## Exercise details
Your task is to return all the entries below exactly, with every picture omitted.
***
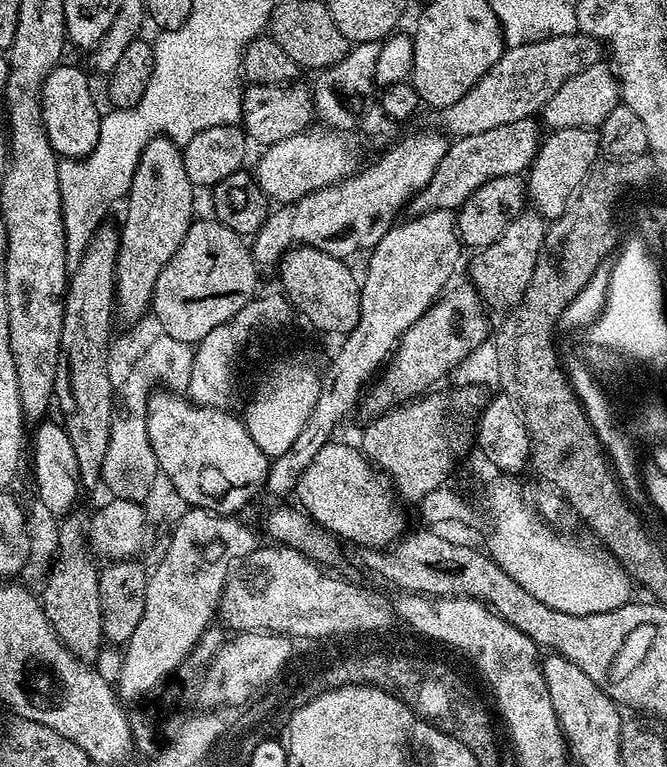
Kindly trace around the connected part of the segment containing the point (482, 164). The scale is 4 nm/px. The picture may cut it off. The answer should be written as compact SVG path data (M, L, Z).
M533 117L518 119L509 125L498 126L497 129L457 137L449 143L446 156L438 164L430 183L409 200L409 213L420 215L428 212L455 211L474 190L491 179L525 173L532 164L542 139L542 132L539 132L536 122Z

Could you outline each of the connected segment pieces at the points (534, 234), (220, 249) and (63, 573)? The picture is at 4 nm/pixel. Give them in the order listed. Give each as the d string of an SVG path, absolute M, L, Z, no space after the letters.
M525 210L518 218L514 218L514 222L510 222L510 226L506 226L506 230L502 230L493 244L479 249L473 255L476 257L468 268L467 279L489 309L509 310L526 293L526 286L530 283L530 276L543 248L545 231L544 217L535 210Z
M193 219L190 230L186 230L186 238L182 238L182 246L178 246L174 258L170 258L162 274L158 274L150 309L151 315L156 315L156 320L160 323L158 328L161 333L193 346L199 344L202 338L206 338L210 330L230 322L234 314L238 314L248 303L257 299L256 287L260 284L259 274L261 275L256 259L252 257L249 241L230 230L230 226L220 220L207 219Z
M73 510L59 521L59 525L60 553L51 565L42 589L44 613L50 626L54 626L60 641L73 655L83 662L92 662L99 657L105 639L102 630L102 602L98 598L100 573L98 564L95 564L97 561L88 547L88 516L80 513L80 510Z

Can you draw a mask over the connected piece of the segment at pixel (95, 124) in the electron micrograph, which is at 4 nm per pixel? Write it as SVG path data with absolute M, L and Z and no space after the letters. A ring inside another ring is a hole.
M61 62L46 78L40 91L40 111L44 114L44 129L50 138L50 146L57 157L79 160L89 156L98 146L101 109L96 109L96 100L92 97L92 84L80 68Z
***
## Answer for this exercise
Kindly trace around the connected part of the segment containing the point (482, 164). The scale is 4 nm/px. The picture may cut it off. The answer should be written as compact SVG path data (M, L, Z).
M533 117L518 119L509 125L498 126L497 129L457 137L449 143L446 156L438 164L430 183L409 200L409 213L420 215L428 212L455 211L474 190L491 179L525 173L532 164L542 139L542 132L539 132L536 122Z

Could you outline each of the connected segment pieces at the points (534, 234), (220, 249) and (63, 573)? The picture is at 4 nm/pixel. Give them in the order listed. Give each as the d string of an SVG path, absolute M, L, Z, no space after the letters.
M525 210L518 218L514 218L514 222L510 222L510 226L506 226L506 230L502 230L493 244L479 249L473 255L476 257L468 268L467 279L489 309L509 310L526 293L526 286L530 283L530 276L543 248L545 231L544 217L535 210Z
M193 219L190 230L186 230L186 238L182 238L182 246L178 246L174 258L170 258L162 274L158 274L150 309L151 315L156 315L156 320L160 323L158 328L161 333L193 346L199 344L202 338L206 338L210 330L230 322L234 314L238 314L248 303L257 299L256 287L260 284L259 274L261 275L256 259L252 257L249 241L230 230L230 226L220 220L207 219Z
M73 510L59 521L59 525L60 553L51 565L42 589L44 613L50 626L54 626L60 641L73 655L83 662L92 662L99 657L105 639L102 630L102 602L98 598L100 573L98 564L95 564L97 561L88 547L88 516L80 513L80 510Z

Can you draw a mask over the connected piece of the segment at pixel (95, 124) in the electron micrograph, which is at 4 nm per pixel? Write it as SVG path data with absolute M, L and Z and no space after the letters. A ring inside another ring is a hole.
M61 62L46 78L40 91L40 111L44 114L44 129L50 138L50 146L57 157L79 160L89 156L98 146L101 109L96 109L96 100L92 97L92 84L80 68Z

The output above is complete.